A relação pode ser enviada pela internet, no site do Ministério do Trabalho. Em caso de ausência, a empresa é multada. A taxa é calculada pelos dias de atraso, levando em consideração a quantidade de empregados omitidos, até 30 dias, o valor por empregado é de 4,47 reais, e aumenta conforme o tempo. 

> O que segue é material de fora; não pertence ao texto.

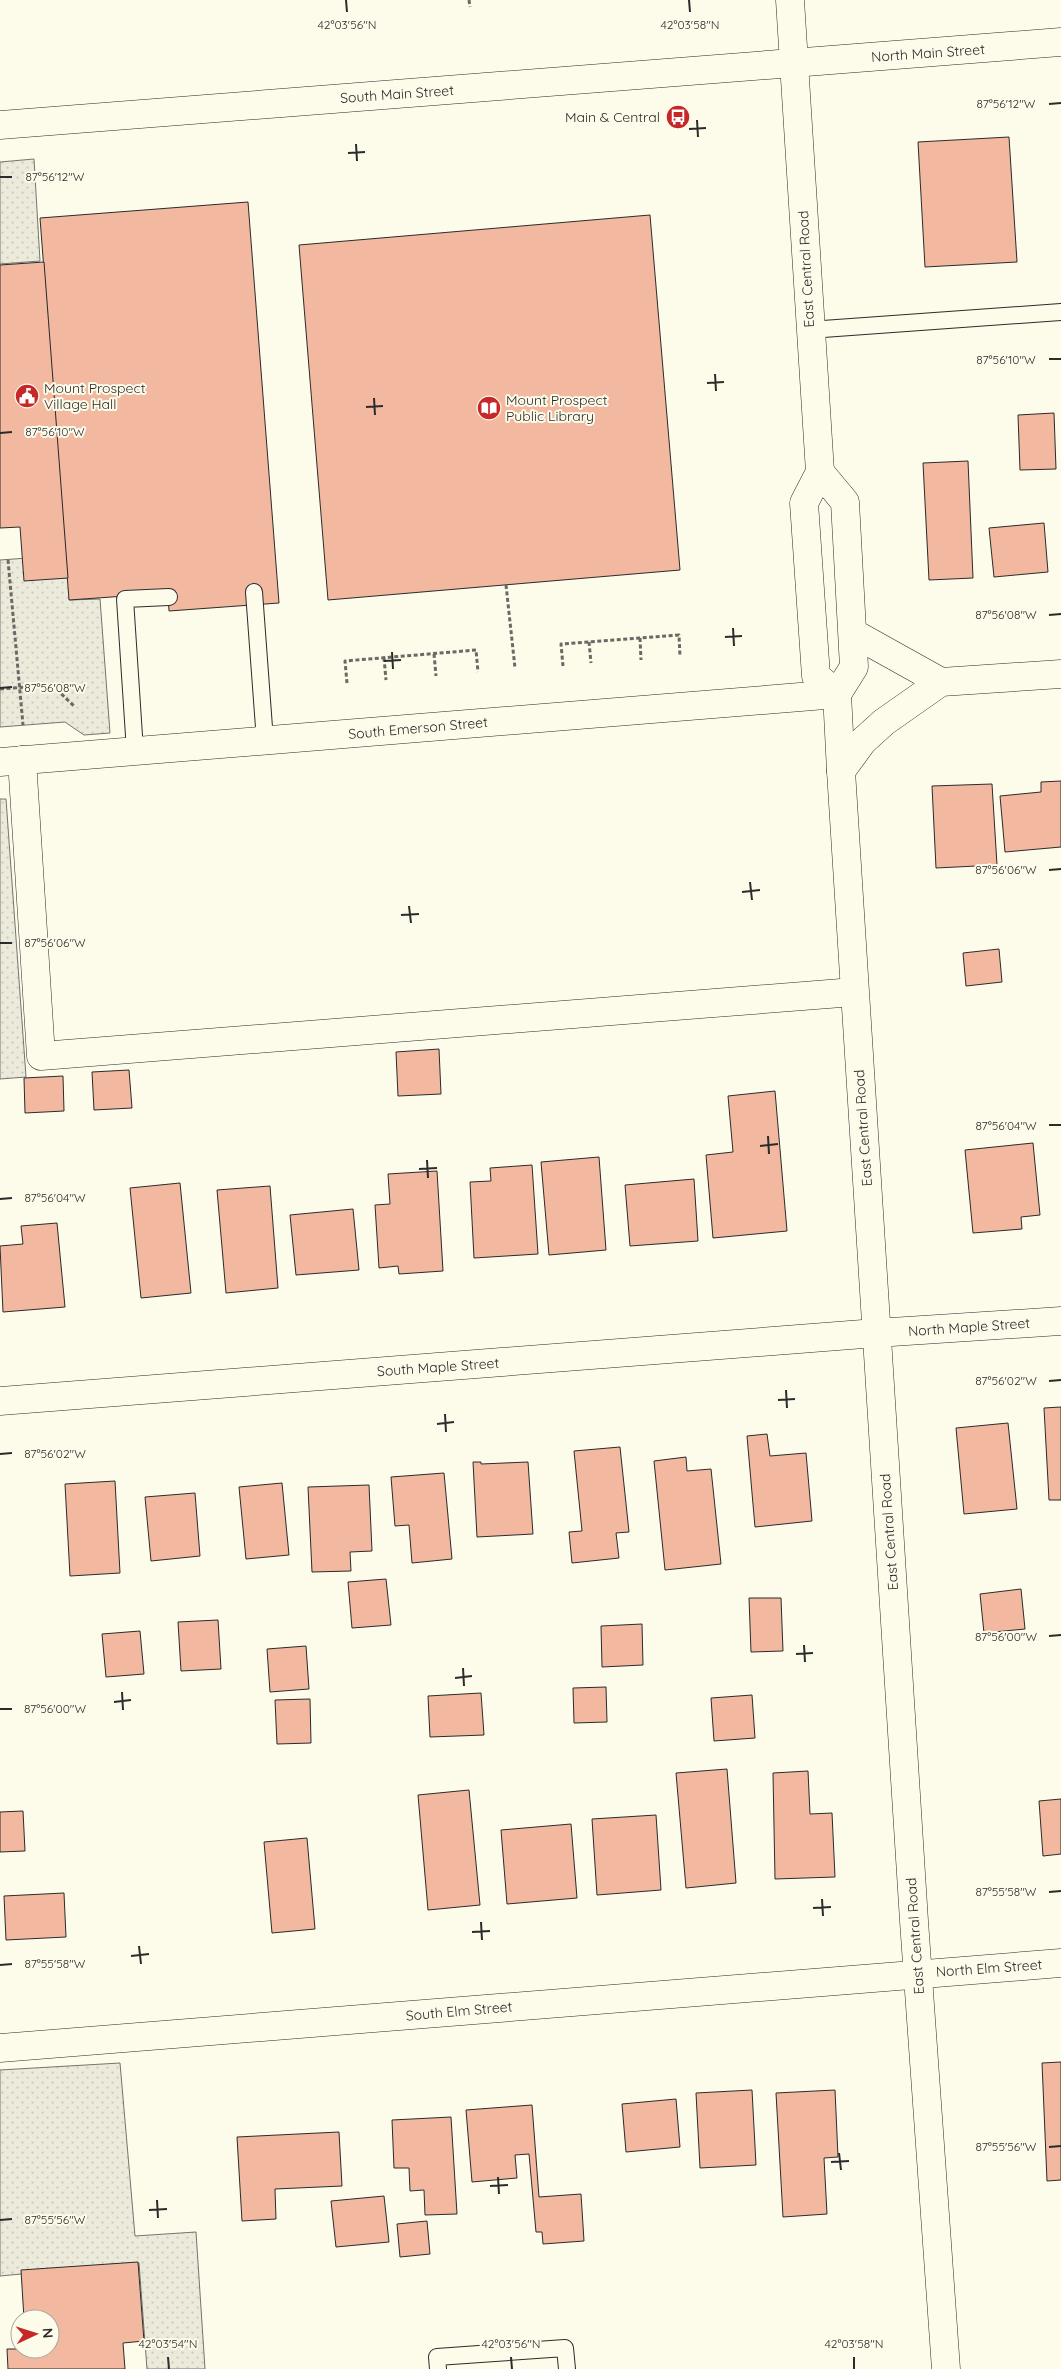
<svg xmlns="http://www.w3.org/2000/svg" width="1061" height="2369" viewBox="0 0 1061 2369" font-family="Quicksand,sans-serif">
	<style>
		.park { fill: url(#park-dots); stroke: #74746e }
		.building { fill: #f2b8a0; stroke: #2b2b2b }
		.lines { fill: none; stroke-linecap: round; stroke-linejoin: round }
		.lane-casing { stroke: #2b2b2b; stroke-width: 18 }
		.street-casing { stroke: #2b2b2b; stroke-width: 29 }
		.secondary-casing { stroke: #2b2b2b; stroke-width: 29 }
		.primary-casing { stroke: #2b2b2b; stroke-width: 29 }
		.path { stroke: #6a6964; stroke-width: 3; stroke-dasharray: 4 2.5; stroke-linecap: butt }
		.lane { stroke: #fdfbea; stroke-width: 16 }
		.street { stroke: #fdfbea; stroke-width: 28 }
		.secondary { stroke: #fdfbea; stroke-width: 28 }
		.primary { stroke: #fdfbea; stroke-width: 28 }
		.ticks { fill: none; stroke: #2b2b2b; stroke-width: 2 }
		.labels { text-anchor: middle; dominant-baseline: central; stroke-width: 4; stroke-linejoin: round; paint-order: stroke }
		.street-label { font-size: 14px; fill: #2b2b2b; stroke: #fdfbea }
		.poi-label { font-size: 14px; fill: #2b2b2b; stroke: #fdfbea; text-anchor: start }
		.ticks-label { font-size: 12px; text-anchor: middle; fill: #2b2b2b; stroke: #fdfbea; stroke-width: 4; stroke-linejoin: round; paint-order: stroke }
	</style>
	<defs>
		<pattern id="park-dots" width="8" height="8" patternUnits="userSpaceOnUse" patternTransform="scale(1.25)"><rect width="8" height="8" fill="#ecebdb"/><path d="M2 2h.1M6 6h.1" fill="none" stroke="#cbcabc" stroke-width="1.8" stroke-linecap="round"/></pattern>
	</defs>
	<rect width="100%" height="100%" fill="#fdfbea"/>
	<g class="park">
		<polygon points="34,159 40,261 0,264 0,162"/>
		<polygon points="28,558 68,578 70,600 100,599 110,733 84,735 65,722 0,727 0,560"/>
		<polygon points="0,799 6,799 26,1077 0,1079"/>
		<polygon points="120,2063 135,2236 196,2232 205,2369 147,2369 139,2263 0,2276 0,2070"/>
	</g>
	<g class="building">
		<polygon points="1009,137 1017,262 925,267 918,142"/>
		<polygon points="248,202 279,603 169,611 168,593 69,600 40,218"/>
		<polygon points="650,215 680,570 328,600 299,245"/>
		<polygon points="44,262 68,578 24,581 20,527 0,528 0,265"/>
		<polygon points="1054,413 1056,469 1020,470 1018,415"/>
		<polygon points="968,461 973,578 929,580 923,463"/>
		<polygon points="1044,523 1048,572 994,577 989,528"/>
		<polygon points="1061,781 1061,847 1005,852 1000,796 1041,792 1041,782"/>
		<polygon points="992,784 997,865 936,868 932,786"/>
		<polygon points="999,949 1002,982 966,986 963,953"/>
		<polygon points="439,1049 441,1094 398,1096 396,1052"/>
		<polygon points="129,1070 132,1108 94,1110 92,1072"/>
		<polygon points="63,1076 64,1111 25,1113 24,1078"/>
		<polygon points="775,1091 787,1231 713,1238 706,1155 733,1152 728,1096"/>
		<polygon points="1033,1143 1040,1215 1021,1217 1022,1229 973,1233 965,1150"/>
		<polygon points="599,1157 606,1250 549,1255 541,1162"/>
		<polygon points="532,1165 538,1254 474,1258 470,1182 491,1181 490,1168"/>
		<polygon points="437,1171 443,1271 399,1274 398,1266 379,1268 375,1205 390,1204 388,1174"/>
		<polygon points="694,1179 698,1241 630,1246 625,1185"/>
		<polygon points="180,1183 191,1293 141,1298 130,1188"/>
		<polygon points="270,1186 278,1288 226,1293 217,1190"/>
		<polygon points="353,1209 359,1270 296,1275 290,1215"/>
		<polygon points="57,1223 65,1307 3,1312 0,1246 23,1244 21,1226"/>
		<polygon points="1061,1407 1061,1500 1049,1500 1044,1408"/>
		<polygon points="1008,1423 1017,1509 964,1514 956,1428"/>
		<polygon points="767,1434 770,1456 806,1453 812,1521 755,1527 747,1436"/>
		<polygon points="620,1447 629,1532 616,1533 619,1558 572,1563 569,1532 582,1531 574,1451"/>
		<polygon points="686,1457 687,1471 711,1469 721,1564 665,1570 654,1461"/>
		<polygon points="473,1462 481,1462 481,1464 528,1462 533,1534 477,1537"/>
		<polygon points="444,1473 452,1559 412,1563 409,1525 395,1526 391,1477"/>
		<polygon points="115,1481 120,1573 70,1576 65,1484"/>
		<polygon points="282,1483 289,1555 246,1559 239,1487"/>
		<polygon points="369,1485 372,1551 350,1552 351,1571 312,1572 308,1487"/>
		<polygon points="195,1493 200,1556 151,1561 145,1497"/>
		<polygon points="386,1579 391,1625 352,1628 348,1582"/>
		<polygon points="1021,1589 1025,1629 984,1633 980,1594"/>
		<polygon points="749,1598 781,1598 783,1651 751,1652"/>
		<polygon points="218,1620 221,1669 181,1671 178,1622"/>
		<polygon points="642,1624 643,1665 602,1667 601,1626"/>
		<polygon points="140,1631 144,1674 106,1677 102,1634"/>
		<polygon points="306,1646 309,1689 270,1692 267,1649"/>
		<polygon points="606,1687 607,1722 574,1723 573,1688"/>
		<polygon points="481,1693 484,1735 430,1737 428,1696"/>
		<polygon points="752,1695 755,1738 714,1741 711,1698"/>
		<polygon points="310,1699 311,1743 277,1744 275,1700"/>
		<polygon points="727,1769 736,1883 686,1888 676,1773"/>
		<polygon points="808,1771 810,1814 832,1813 835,1877 775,1879 773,1773"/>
		<polygon points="469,1790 480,1905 428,1910 418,1795"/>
		<polygon points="1061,1799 1061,1854 1043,1856 1039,1801"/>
		<polygon points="23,1811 25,1851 0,1852 0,1812"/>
		<polygon points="656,1815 661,1890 597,1895 592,1819"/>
		<polygon points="571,1824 577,1898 507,1904 501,1830"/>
		<polygon points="307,1838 315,1929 272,1933 264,1842"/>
		<polygon points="64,1893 66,1937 6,1940 4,1896"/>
		<polygon points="1061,2062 1061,2180 1047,2181 1042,2063"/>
		<polygon points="752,2090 756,2165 700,2168 696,2093"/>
		<polygon points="835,2090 838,2157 824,2158 827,2214 783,2217 776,2093"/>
		<polygon points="676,2099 680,2147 626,2152 622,2104"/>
		<polygon points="532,2105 539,2197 581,2194 584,2241 543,2244 542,2232 536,2232 529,2154 515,2155 517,2178 472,2182 466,2110"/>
		<polygon points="451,2117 457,2214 425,2215 424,2190 410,2191 409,2168 394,2168 392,2120"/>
		<polygon points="339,2132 342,2186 275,2189 276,2219 242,2221 237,2137"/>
		<polygon points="384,2196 389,2242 336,2247 331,2201"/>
		<polygon points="427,2221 430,2254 400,2257 397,2224"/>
		<polygon points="138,2262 144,2341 123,2343 125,2369 8,2369 7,2349 50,2349 50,2319 24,2319 21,2270"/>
	</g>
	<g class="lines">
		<g class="lane-casing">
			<g id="lane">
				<polyline points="809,330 1061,312"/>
				<polyline points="254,592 265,741"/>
				<polyline points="135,751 125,599 169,597"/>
				<polyline points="438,2369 437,2357 565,2348 567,2369"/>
			</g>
		</g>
		<g class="street-casing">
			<g id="street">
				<polyline points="853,633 941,682"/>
				<polyline points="22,760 41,1056 854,992"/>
				<polyline points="0,762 837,694"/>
				<polyline points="841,771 863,741 884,722 941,682 1061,674"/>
				<polyline points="0,1401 876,1333 1061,1321"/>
				<polyline points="0,2048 1061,1963"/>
			</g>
		</g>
		<g class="secondary-casing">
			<g id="secondary">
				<polyline points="790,0 820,472 804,503 816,676 837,694"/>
				<polyline points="820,472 845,502 854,667 837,694 841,771 914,1921 946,2369"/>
			</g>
		</g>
		<g class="primary-casing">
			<polyline id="primary" points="0,125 1061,42"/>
		</g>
		<g class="path">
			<polyline points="469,0 470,7"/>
			<polyline points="8,560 23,725"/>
			<polyline points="506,585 515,668"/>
			<polyline points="640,638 641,660"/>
			<polyline points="589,642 591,663"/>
			<polyline points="434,654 436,676"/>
			<polyline points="384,658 386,680"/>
			<polyline points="563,666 561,644 679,635 680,657"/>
			<polyline points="347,683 345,661 476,650 478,672"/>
			<polyline points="0,689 52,685 75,707"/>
		</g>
		<use href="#lane" class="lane"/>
		<use href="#street" class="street"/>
		<use href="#secondary" class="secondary"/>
		<use href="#primary" class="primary"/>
	</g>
	<path class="ticks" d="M346,0L347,12M689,0L690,12M1049,104L1061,103M697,120L698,137M689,129L706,128M356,144L357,161M348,153L365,152M0,177H12M1049,359H1061M715,374L716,391M707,383L724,382M374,398L375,415M366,407L383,406M0,433L12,432M1049,615L1061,614M733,628L734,646M725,637L742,636M392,652L393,669M384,661L401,660M0,688L12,687M1049,870L1061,869M750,882L752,900M742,892L760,890M409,906L411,923M401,915L419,914M0,943H12M1049,1125H1061M768,1136L769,1154M760,1146L778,1144M427,1160L428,1178M419,1169L437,1168M0,1199L12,1198M1049,1381L1061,1380M786,1390L787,1408M778,1400L795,1399M445,1414L446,1432M437,1424L454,1422M0,1454L12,1453M1049,1636L1061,1635M804,1645L805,1662M796,1654L813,1653M463,1668L464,1686M455,1678L472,1676M122,1692L123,1710M114,1702L131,1700M0,1709H12M1049,1892L1061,1891M822,1899L823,1916M813,1908L831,1907M481,1922L482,1940M472,1932L490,1931M139,1946L141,1964M131,1956L149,1954M0,1965L12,1964M1049,2147L1061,2146M839,2153L841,2170M831,2162L849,2161M498,2177L499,2194M490,2186L508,2185M157,2200L158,2218M149,2210L167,2209M0,2220L12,2219M168,2357L169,2369M511,2357L512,2369M854,2357V2369"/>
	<defs>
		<g id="bus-disc" transform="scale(1.25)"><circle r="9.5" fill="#c62828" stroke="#fdfbea"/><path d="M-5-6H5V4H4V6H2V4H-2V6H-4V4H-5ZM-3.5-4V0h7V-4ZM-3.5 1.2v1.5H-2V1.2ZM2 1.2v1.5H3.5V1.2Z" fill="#fff"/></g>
		<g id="civic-disc" transform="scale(1.25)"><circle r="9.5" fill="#c62828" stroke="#fdfbea"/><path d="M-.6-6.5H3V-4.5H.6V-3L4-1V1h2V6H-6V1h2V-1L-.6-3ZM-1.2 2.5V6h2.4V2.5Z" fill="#fff"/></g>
		<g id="library-disc" transform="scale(1.25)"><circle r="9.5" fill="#c62828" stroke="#fdfbea"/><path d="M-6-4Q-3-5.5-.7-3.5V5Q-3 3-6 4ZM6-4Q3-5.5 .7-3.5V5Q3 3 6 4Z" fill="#fff"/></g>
	</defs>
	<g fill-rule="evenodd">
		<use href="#bus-disc" x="678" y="117"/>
		<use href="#civic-disc" x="27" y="396"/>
		<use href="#library-disc" x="489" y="408"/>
	</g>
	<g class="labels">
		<g class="street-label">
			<text transform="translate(928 53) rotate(-4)">North Main Street</text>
			<text transform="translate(397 94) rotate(-4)">South Main Street</text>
			<text transform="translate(806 269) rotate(-93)">East Central Road</text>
			<text transform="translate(418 728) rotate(-5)">South Emerson Street</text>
			<text transform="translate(863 1128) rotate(-94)">East Central Road</text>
			<text transform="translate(969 1327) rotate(-4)">North Maple Street</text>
			<text transform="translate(438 1367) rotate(-4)">South Maple Street</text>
			<text transform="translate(889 1532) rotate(-94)">East Central Road</text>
			<text transform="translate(915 1936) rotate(-94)">East Central Road</text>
			<text transform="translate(989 1968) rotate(-4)">North Elm Street</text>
			<text transform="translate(459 2011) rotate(-5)">South Elm Street</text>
		</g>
		<g class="poi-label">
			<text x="660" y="117" text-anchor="end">Main &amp; Central</text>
			<text x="44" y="388">Mount Prospect<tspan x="44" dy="16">Village Hall</tspan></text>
			<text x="506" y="400">Mount Prospect<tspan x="506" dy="16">Public Library</tspan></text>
		</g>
	</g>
	<g class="ticks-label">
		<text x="347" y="29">42°03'56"N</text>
		<text x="690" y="29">42°03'58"N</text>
		<text x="1006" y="108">87°56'12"W</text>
		<text x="55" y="181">87°56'12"W</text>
		<text x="1006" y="364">87°56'10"W</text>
		<text x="55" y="436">87°56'10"W</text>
		<text x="1006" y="619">87°56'08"W</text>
		<text x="55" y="692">87°56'08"W</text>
		<text x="1006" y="874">87°56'06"W</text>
		<text x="55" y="947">87°56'06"W</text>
		<text x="1006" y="1130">87°56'04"W</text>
		<text x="55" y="1202">87°56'04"W</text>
		<text x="1006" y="1385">87°56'02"W</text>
		<text x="55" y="1458">87°56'02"W</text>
		<text x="1006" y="1641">87°56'00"W</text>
		<text x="55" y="1713">87°56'00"W</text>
		<text x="1006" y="1896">87°55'58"W</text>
		<text x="55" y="1968">87°55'58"W</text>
		<text x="1006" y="2151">87°55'56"W</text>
		<text x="55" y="2224">87°55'56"W</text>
		<text x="168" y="2348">42°03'54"N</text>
		<text x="511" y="2348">42°03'56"N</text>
		<text x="854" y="2348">42°03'58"N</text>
	</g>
	<g transform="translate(35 2334) rotate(86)"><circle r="24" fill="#fdfbea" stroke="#a9a89e"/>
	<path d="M0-4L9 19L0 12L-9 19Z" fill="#c62828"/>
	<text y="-8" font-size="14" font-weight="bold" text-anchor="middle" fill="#2b2b2b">N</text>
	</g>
</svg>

Cadastro Geral de Empregados e Desempregados

O Caged, ou Cadastro Geral de Empregados e Desempregados, é a forma pela qual o Ministério do Trabalho controla quem foi demitido e admitido. No site do órgão é possível preencher o formulário. Em caso de não entregar o documento, o empresário precisa justificar e também está sujeito a uma multa.

Livro

Toda empresa deve manter documentos que registram as atividades contábeis no local. São os livros diáriso, razão, entradas e saídas. No primeiro devem constar todas as movimentações dentro da empresa, como compras, vendas, pagamentos e recebimentos. O livro razão enumera por tipo de pagamento (banco, caixas ou fornecedores) as movimentações. Entradas e saídas dizem respeito às compras de estoque e vendas de produtos realizadas.

Guias

Também deve estar na mão a Guia de Recolhimento do FGTS (Gefip). Ela deve ser entregue mensalmente e pode ser preenchida no site da Receita Federal. É necessário informar os dados da empresa e dos trabalhadores, os fatos geradores de contribuições previdenciárias e os valores devidos ao INSS, bem como as remunerações dos trabalhadores. Outro documento importante é a Guia da Previdência, que comprova o pagamento anual da Contribuição Sindical Patronal e  também deve estar sempre em dia.